I want to tabulate the number of rows/records belonging to each group, or better still the proportion of rows/records within each group (ie out of the total number of rows/records within that group), which have: >= 1 NA (i.e. at least 1 missing val), >=2 NAs, >=3 NAs, >=4 NAs, so forth (up to n NAs, which I would predefine).
I want to do it with just base R and dplyr
. I guess a solution would start with df %>% group_by(Group)

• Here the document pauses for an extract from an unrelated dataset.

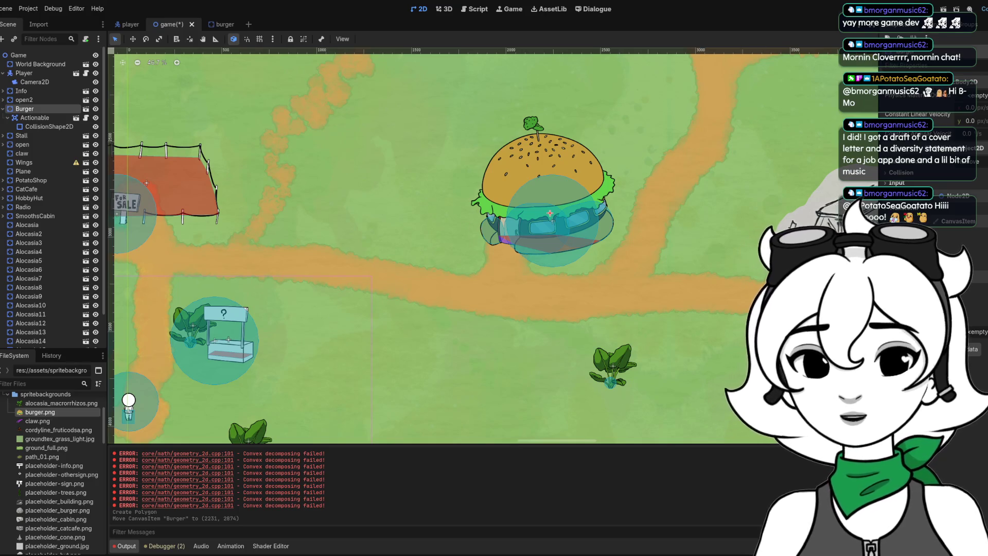
pyautogui.press('F5')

but I'm not sure where to go from there.
Any ideas?
Edit: Let's take iris for data:
iris0 <- iris
set.seed(101)
iris0[sample(150,40),1] <- NA
iris0[sample(150,40),2] <- NA
iris0[sample(150,40),3] <- NA
iris0[sample(150,40),4] <- NA
At this point I would like (after supplying say max_n=7
) a table somewhat like the following
1 NAs 2 NAs 3 NAs 4 NAs
1 setosa 30 13 3 0 0 0 0
2 versicolor 40 18 5 0 0 0 0
3 virginica 36 13 2 0 0 0 0
4 Total 106 44 10 0 0 0 0
5 (%) 70.67 29.33 6.67 0.00 0.00 0.00 0.00
Actually I came up with a method that does it using rowsums and lapply but I wonder if anyone can help with a more efficient method (using base R and dplyr) e.g. with aggregate or something. Unboxing the lapply results into a table like the above is also a major pain.
Also, better still would be something that divides the numbers by the total records in each class (for the proportion in each class).